No hay duda de que las mujeres y las personas no heterosexuales sufrieron un proceso excepcional de degradación que fue fundamental para la acumulación del capital y que inauguró una nueva fase en el sistema patriarcal. Y también en la actualidad se abre un nuevo escenario de despojo femenino que aún necesita análisis profundos. Se está tratando de desmantelar el Estado del bienestar y de privatizar algunos aspectos de la reproducción social cubiertos por la función pública.
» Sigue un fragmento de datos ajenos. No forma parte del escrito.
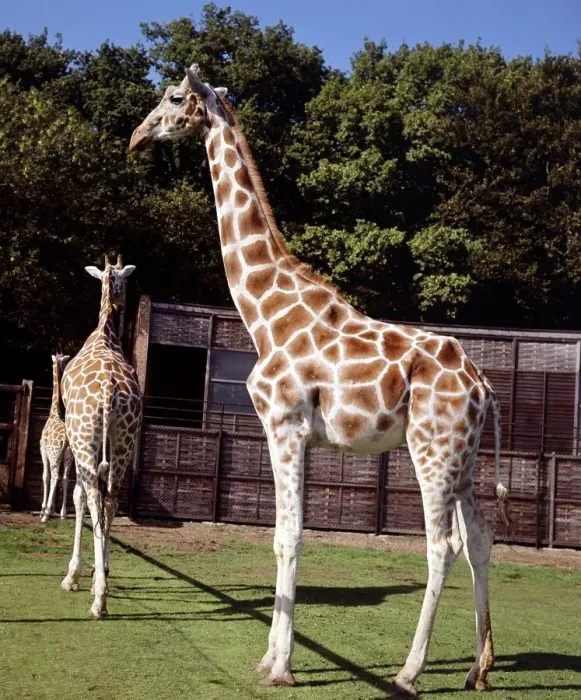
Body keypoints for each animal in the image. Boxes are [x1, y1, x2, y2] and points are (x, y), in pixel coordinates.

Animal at [130, 65, 509, 696]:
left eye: (175, 98)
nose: (137, 137)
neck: (264, 313)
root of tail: (485, 388)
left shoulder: (284, 425)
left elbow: (290, 537)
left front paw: (281, 667)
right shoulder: (294, 434)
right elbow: (281, 533)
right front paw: (267, 658)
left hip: (431, 450)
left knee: (443, 545)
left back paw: (409, 672)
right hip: (464, 458)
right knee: (479, 539)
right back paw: (478, 669)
Si se reduce la provisión estatal de servicios de cuidados, seguirán siendo las mujeres las encargadas de atender a las personas mayores, a las enfermas y a los niños y las niñas reforzando el modelo de la domesticidad femenina.
En defensa de la unidad política
Es evidente que el capitalismo obtiene beneficios a través del cisheteropatriarcado, del neocolonialismo y de la destrucción de la naturaleza y que son condiciones de posibilidad para el funcionamiento del sistema. De hecho, las grandes multinacionales que controlan el mundo fueron las primeras en entender que la fuerza de trabajo de los más desposeídos es más barata, cuestión que explica la deslocalización industrial y la feminización de la pobreza. Por eso el proyecto de transformación debe partir de la idea de que vivimos en una realidad compleja y fragmentada pero que la única respuesta posible es la unidad en la lucha. El horizonte de cambio social no puede plantearse únicamente en clave redistributiva o en clave feminista. Esta propuesta implica reconocer la interdependencia en las opresiones para luego hacer coaliciones urgentes por responsabilidad con el resto de luchas políticas.
Por todos estos argumentos, las posturas obreristas intransigentes tienen que desbordarse y superarse, así como las de las feministas, LGTBI o ecologistas que no tienen en cuenta los marcadores de clase. Urge la articulación de socialismos feministas antirracistas y ecologistas. Las diferentes luchas deben unirse en grandes alianzas por la destrucción del estatus social. Caminos como los que se están abriendo en asambleas de barrio y sus coordinadoras muestran nuevas vías para la imaginación política. Al mismo tiempo, urge un feminismo dialogante y humanista que sea capaz de trascenderse a sí mismo y caminar hacia la emancipación universal. Apostar por una política de coalición que sea capaz de acoger la diversidad y de articular un proyecto de lucha común para lograr la justicia social, la igualdad radical y la vida plena. Aunque lo parezca, el futuro no ha desaparecido y las nuevas utopías nos ayudarán a proyectarlo. Necesitamos creatividad estratégica: si las viejas formas de movilización de masas han dejado de ser operativas, ¿a qué esperamos para idear proyectos emancipadores unitarios y adaptados a nuestro tiempo?